There's nothing inherently wrong with writing all of this on my whiteboard; however, I couldn't help but think how much of this even makes sense to students, even though I do my best to review the objectives and have students analyze the verbs in the objectives and what that means for them on their final assessments.  I wonder how much becomes so much visual clutter to be ignored by students after a while and if, because they see this stuff in every single class, it just fades into the background, becoming much like all of the posters on the walls that were once noticed but now ignored. 
What got me thinking about this was this post by Grant Wiggins called "Avoiding stupidification;" more specifically, this part of that post:
Similarly, Madeline Hunter developed a perfectly sensible way of describing lessons, their structure, and a design process in support of it – only to have it bastardized and stuffed down the throats of teachers by thoughtless administrators. I often saw fast-moving and stern supervisors walking in and out of classrooms, with their clipboards of Hunter-esque checklists looking for the precise ‘anticipatory set’ that was mapped out and standardized at the district office with God knows what rationale.
Now, we see the same thing with Standards: in many schools you have to post the Standard being “learned” in today’s lesson on the board. With my own eyes and ears, I have even heard teachers asking students to repeat after them:What Standard are we working on today, boys and girls? Standard 6.3.a.1. I am not making this up. This is like the cargo-cult people in the South Pacific described by Richard Feynman.
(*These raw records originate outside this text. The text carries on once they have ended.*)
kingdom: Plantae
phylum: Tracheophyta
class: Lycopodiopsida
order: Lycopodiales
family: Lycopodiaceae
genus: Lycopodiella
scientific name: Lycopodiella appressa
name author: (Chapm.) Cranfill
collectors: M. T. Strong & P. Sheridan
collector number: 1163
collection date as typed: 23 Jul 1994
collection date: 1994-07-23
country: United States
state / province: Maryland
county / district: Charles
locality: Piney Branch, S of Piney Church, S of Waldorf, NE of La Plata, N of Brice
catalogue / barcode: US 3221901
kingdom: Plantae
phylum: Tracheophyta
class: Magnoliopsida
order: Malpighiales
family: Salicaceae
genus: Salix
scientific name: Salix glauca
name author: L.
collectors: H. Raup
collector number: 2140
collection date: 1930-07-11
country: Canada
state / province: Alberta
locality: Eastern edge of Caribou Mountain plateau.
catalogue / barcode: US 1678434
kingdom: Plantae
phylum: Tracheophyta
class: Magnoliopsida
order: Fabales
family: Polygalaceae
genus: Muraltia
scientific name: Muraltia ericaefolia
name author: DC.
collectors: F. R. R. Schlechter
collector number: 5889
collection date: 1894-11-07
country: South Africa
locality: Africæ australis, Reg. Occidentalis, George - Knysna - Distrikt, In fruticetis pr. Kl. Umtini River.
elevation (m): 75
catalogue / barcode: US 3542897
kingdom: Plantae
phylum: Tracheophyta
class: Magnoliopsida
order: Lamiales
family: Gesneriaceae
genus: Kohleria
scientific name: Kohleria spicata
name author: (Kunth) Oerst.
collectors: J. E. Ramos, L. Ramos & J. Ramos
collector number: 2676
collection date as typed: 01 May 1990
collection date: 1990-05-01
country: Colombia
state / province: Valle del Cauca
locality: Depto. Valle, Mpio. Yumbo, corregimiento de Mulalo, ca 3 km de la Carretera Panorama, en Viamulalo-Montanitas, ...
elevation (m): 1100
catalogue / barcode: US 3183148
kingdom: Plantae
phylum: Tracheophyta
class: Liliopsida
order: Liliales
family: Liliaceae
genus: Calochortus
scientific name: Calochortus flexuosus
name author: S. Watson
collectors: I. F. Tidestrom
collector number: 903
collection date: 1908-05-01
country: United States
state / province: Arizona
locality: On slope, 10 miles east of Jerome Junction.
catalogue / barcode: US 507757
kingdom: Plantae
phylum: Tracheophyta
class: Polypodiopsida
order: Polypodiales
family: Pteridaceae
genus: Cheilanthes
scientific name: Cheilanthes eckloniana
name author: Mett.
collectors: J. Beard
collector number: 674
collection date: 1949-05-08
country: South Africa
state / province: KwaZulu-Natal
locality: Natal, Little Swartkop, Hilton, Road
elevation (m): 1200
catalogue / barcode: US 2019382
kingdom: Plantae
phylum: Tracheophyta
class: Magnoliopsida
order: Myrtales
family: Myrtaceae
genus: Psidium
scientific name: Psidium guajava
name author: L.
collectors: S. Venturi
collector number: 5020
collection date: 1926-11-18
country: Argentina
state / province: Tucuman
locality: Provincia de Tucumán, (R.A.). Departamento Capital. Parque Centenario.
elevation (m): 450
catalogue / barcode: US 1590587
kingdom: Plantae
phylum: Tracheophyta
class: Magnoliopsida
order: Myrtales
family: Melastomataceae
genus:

Alas, I have seen my own work made similarly rigid and simplistic. In many schools doing teachers must post the Essential Question for the current lessonon the board– despite the fact that we specifically recommend against EQs for lessons and that the whole idea is to help students internalize the question so as to ask it independently moving forward.

I couldn't help but question my own role in the stupidification of my students as I wrote out all that stuff on my boards.  Is this what standardization of what teachers do in their classrooms leads to? Oversimplification to stupidification?  Learning reduced to nothing but white noise on a whiteboard?